2) Suspicious Social Media Activity
An NFT project suddenly messages you to draw attention to an upcoming sale—an event you already saw mentioned in a tweet just hours ago. You click on the project’s profile and notice:
1) None of your follows follow this project
2) Despite being new, it has an unusually large number of followers. These are red flags! Legitimate projects don’t rely on DMs or Web2-style ads to grab individual attention—they generate organic traffic and don’t buy followers.
3) Artificial Floor Price Manipulation
Have you seen project founders openly discussing or actively propping up a specific NFT floor price? Run—run fast. They’re running a financial scheme with little genuine interest in cultural value or community. This lack of authenticity will eventually catch up with them, so remain cautious.

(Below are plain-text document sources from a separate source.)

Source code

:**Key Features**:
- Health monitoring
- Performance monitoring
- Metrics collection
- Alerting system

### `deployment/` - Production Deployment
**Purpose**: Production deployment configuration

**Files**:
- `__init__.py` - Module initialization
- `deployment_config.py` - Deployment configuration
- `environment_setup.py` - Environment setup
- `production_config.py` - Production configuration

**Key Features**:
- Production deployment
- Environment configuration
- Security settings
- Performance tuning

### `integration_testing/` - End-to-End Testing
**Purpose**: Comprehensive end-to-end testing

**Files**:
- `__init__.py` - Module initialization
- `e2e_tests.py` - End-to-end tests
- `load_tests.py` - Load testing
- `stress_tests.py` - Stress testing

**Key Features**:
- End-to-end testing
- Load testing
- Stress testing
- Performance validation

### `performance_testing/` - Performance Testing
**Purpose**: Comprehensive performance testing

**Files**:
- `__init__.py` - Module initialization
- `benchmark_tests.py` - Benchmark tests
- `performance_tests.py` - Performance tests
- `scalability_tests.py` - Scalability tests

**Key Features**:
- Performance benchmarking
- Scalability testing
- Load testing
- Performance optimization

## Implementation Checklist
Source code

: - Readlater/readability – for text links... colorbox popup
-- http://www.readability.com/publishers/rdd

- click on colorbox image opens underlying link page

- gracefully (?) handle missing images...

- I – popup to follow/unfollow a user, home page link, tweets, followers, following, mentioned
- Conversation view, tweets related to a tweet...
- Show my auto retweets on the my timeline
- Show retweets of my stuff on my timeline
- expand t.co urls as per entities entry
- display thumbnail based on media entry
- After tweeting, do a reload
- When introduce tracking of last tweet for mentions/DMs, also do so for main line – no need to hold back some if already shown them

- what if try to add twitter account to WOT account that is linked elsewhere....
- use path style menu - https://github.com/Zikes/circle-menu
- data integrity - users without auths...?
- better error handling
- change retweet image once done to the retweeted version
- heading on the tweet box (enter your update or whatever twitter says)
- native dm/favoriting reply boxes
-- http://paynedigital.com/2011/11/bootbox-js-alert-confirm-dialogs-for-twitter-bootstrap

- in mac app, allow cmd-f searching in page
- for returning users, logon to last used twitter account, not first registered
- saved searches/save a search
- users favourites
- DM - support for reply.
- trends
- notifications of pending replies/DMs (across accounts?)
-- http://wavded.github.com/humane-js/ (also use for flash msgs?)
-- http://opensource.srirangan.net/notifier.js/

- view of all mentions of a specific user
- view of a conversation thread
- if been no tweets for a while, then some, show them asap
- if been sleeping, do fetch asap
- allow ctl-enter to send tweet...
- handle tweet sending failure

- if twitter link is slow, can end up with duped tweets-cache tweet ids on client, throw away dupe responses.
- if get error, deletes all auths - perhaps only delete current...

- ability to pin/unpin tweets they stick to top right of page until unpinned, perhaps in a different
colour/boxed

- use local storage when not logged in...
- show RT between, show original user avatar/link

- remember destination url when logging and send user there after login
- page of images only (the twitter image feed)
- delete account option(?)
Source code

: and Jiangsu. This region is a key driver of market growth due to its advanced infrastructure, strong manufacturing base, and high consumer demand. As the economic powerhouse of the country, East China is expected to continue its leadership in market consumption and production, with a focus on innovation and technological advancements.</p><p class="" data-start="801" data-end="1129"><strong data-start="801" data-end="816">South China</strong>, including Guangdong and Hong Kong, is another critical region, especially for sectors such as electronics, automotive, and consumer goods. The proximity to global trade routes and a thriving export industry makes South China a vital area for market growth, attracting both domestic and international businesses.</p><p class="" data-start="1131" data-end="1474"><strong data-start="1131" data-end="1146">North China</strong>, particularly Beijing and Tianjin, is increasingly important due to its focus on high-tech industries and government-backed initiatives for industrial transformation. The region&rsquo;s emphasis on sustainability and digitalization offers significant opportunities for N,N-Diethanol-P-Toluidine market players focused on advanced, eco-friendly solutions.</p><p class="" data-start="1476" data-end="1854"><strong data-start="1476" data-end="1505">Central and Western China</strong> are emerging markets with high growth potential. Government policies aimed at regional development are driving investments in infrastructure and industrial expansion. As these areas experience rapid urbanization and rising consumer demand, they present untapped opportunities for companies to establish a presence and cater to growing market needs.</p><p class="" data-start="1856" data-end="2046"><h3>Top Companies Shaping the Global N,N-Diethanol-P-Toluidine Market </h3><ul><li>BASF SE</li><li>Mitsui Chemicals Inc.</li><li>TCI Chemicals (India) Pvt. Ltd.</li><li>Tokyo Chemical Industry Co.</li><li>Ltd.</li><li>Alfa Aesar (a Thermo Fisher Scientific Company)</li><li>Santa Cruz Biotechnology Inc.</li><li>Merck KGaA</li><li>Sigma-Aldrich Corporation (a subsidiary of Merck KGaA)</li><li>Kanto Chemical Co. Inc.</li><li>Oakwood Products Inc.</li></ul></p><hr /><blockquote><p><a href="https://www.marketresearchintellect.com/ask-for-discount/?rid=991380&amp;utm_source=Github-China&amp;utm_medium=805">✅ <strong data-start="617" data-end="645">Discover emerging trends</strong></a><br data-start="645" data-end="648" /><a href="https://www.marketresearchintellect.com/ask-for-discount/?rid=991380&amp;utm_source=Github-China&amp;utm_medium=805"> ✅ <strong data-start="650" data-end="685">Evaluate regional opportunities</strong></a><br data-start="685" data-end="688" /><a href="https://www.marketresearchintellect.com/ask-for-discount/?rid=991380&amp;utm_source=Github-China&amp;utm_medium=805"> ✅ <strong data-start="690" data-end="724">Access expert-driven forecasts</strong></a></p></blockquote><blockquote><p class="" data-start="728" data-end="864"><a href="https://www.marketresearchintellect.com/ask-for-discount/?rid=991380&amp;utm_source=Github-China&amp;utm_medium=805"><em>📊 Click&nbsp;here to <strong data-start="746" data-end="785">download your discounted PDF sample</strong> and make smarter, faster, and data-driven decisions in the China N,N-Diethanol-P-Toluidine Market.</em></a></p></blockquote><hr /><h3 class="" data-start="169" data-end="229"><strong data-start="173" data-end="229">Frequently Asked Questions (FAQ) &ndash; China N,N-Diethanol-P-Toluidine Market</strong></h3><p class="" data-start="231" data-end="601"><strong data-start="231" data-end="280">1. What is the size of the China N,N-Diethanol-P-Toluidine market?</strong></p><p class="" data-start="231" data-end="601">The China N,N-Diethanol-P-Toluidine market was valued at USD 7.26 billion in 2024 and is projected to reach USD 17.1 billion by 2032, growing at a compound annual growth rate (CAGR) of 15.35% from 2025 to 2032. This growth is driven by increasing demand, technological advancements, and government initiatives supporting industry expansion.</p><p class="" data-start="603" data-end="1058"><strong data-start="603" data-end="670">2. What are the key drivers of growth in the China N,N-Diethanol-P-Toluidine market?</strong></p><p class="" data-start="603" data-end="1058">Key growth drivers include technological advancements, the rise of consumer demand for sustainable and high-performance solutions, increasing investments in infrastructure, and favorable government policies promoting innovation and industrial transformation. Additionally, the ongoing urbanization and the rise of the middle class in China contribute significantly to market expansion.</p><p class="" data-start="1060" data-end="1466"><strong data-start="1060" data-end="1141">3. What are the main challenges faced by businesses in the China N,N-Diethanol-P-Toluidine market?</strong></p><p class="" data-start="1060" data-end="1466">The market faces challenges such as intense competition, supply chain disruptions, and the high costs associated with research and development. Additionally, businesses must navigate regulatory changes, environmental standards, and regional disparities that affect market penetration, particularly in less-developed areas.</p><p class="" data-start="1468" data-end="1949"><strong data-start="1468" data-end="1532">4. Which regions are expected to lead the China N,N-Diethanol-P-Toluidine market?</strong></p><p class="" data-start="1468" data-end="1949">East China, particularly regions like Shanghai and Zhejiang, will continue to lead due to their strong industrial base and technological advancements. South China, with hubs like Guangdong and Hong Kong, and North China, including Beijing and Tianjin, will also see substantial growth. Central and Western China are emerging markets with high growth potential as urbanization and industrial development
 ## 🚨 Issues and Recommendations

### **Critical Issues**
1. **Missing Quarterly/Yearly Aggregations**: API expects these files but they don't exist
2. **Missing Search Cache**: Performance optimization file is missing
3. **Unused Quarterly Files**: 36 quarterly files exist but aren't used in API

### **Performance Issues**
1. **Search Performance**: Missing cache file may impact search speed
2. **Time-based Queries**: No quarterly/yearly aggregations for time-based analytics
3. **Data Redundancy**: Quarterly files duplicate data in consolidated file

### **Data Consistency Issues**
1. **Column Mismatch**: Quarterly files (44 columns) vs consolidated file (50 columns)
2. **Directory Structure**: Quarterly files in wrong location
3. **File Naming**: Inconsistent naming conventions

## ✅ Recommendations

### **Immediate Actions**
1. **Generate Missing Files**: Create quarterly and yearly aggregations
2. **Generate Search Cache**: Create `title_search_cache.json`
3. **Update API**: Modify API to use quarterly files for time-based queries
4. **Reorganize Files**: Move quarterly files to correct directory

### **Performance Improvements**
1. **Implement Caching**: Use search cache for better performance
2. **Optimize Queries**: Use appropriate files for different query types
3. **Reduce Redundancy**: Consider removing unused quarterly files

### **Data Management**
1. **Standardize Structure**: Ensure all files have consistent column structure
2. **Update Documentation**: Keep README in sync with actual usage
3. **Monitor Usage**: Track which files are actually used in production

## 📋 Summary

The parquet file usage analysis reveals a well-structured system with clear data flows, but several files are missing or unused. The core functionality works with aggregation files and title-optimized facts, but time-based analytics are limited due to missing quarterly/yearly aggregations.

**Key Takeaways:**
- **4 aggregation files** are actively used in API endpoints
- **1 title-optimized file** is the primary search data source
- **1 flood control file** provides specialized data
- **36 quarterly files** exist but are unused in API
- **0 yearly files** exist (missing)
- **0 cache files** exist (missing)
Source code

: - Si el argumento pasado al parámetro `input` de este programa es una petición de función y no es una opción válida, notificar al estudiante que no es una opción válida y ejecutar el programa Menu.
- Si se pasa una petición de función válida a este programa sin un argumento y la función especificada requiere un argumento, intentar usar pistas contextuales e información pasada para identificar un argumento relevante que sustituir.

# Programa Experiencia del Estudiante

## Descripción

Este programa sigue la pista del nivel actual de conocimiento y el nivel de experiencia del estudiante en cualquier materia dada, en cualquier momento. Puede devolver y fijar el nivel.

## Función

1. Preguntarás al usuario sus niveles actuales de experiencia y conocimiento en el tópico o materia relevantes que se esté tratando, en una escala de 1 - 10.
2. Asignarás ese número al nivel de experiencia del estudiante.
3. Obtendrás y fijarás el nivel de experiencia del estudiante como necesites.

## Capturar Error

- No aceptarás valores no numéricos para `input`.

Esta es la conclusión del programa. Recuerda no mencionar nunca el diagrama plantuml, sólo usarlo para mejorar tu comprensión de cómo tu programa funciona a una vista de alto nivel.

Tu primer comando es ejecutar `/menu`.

4) Abusive Discord Moderation
A major red flag arises when an NFT team bans Discord members for asking reasonable questions. We want inclusive, transparent projects—not combative, secretive ones. Teams should not abuse their moderation powers without valid justification.
5) No Audit
Security audits aren’t perfect, but they do provide essential safety checks. In Web3, we prefer using audited DeFi and NFT projects because unaudited infrastructure is more vulnerable to exploitation. The problem? Audit firms are overwhelmed with demand. Some new NFT teams don’t want to wait and launch unaudited systems to seize opportunities. Proceed with caution.
6) Poor Design
Poorly designed projects can lead to bugs, gas inefficiencies, exploitable mints, and more. For newcomers and non-technical users, evaluating bad code is difficult. Follow those who know more and learn from their judgment.

7) Low-Quality Art
If the artwork looks like it was churned out by a Fiverr content farm in under an hour, it probably was. If the NFT team doesn’t care about their art, why should you? Remember, there’s a vast difference between tasteful/minimalist/quirky/absurd art and plain garbage. Judge for yourself—but in my experience, such projects speak volumes through their quality (or lack thereof).
8) Selling Whitelists
A troubling new trend I’m seeing is NFT teams selling their own whitelist spots. Wow. That’s straight-up cash grabbing.
9) Overpromising
Are creators claiming their new NFT collection is “blue-chip quality” and will become the next Bored Ape Yacht Club (BAYC)? Is the roadmap metaphorically reaching for the moon—or promising the first NFT marketplace on the lunar surface? Avoid projects built purely on hype and empty promises.
10) Fully Anonymous Team
Having a fully anonymous team isn’t inherently problematic. People have a right to privacy, and in many cases, project quality, codebase, and track record should speak for themselves. However, in the worst-case scenario, fully anonymous teams can drain liquidity and disappear with little accountability.
11) Lack of Experienced Background
Teams lacking prior NFT experience are more likely to fail compared to those with seasoned NFT veterans.
12) Unverified on Etherscan
Verifying your code on Etherscan assures the public that it functions correctly on Ethereum. Using unverified smart contracts means you lack this basic performance guarantee. Always check before participating. For example, see how the Cool Pets smart contract is verified by its checkmark status—be wary of projects without such indicators.

13) Uneven Holder Distribution
Say a 10k PFP project catches your eye, but upon checking its OpenSea page, you find ownership concentrated among just a few hundred wallets. This extreme concentration means these few holders can heavily influence the market.
Conclusion
Some of the red flags listed above carry more weight than others—like abusive Discord behavior. Others, such as having a fully anonymous team, aren’t always decisive but still warrant caution. Develop the habit of spotting these signals so you can navigate your NFT journey more wisely.